Where’s Your Hero Hiding?

Where's your hero hiding

We see it on TV, in the movies, and in your books. In fact, we see real-life officers doing it in on the street. Yes, all the heroes use their vehicles for cover when they’re involved in a shootout. But is a car or truck really an effective means of providing safe cover from incoming gunfire?

Well, using a car for cover has been tested by experts and the results were a little stunning. You may want to rethink your options when Billy Badass decides to plink off a few rounds in your direction.

1. When fired at the engine block from a distance of 25 yards, many .223 cal. (rifle) rounds totally disintegrated, turning into a mass of individual pieces of shrapnel. However, there were rounds that didn’t hit dead center and actually ricocheted and exited the engine compartment by way of fenders, etc. Therefore, an officer using the front fender as cover could be killed by indirect gunfire.

2. Next are the car doors. We’ve all seen the hero cop crouching behind his steel car door, popping up every few seconds to return fire. At 25 yards, the same .223 cal. rifle rounds passed through the car doors as if they were melted butter. Actually, at that distance, the rounds passed through the driver’s door, through two mannequins seated as if they were a driver and passenger, and then through the passenger’s side door. At 100 yards, the round again passed entirely through the vehicle, exiting the passenger’s door. This time, however, the bullet had slowed a bit, causing it tumble end over end instead of spinning. And a tumbling bullet leaves a keyhole-shaped exit when passing through metal. Imagine what effect that would have on human flesh.

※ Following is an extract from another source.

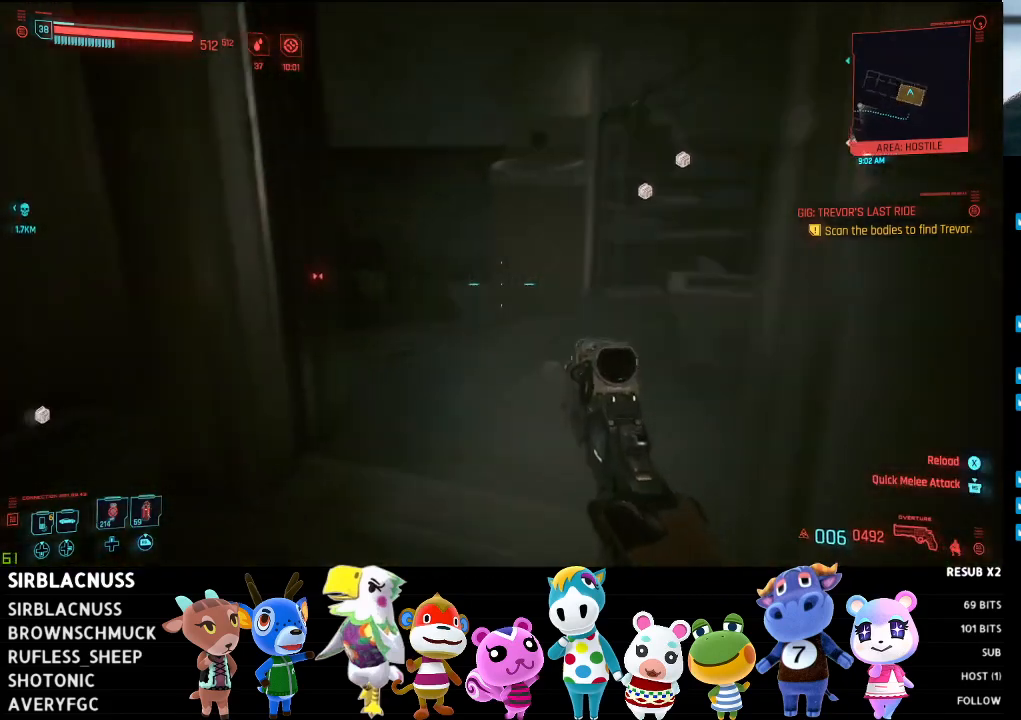
{"buttons": [], "left_stick": "up", "right_stick": "down-left", "events": [[67, "left_stick", "up"], [83, "right_stick", "center"], [233, "right_stick", "left"], [383, "right_stick", "down-left"]]}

3. I remember my firearms instructor telling us (a class of moon-faced, buzz cut, recruits) that we could use our patrol car wheels as cover . He said they’d provide enough protection for us during a gun battle. Well, at a distance of 100 yards, .223 rounds traveled through the steel wheels as if they weren’t there at all. Not a bit of cover there.

How about handgun rounds? What sort of protection is a vehicle against, say, a .45 caliber pistol? Again, the expert fired the .45 at the driver’s door from a distance of 15 yards. Guess what? Yep, the rounds pierced the doors, striking the mannequins inside. This time, however, the rounds stopped at the dummies. They’d lost enough velocity that they could travel no further. BUT…that’s all the power and distance needed to kill the occupants inside the car.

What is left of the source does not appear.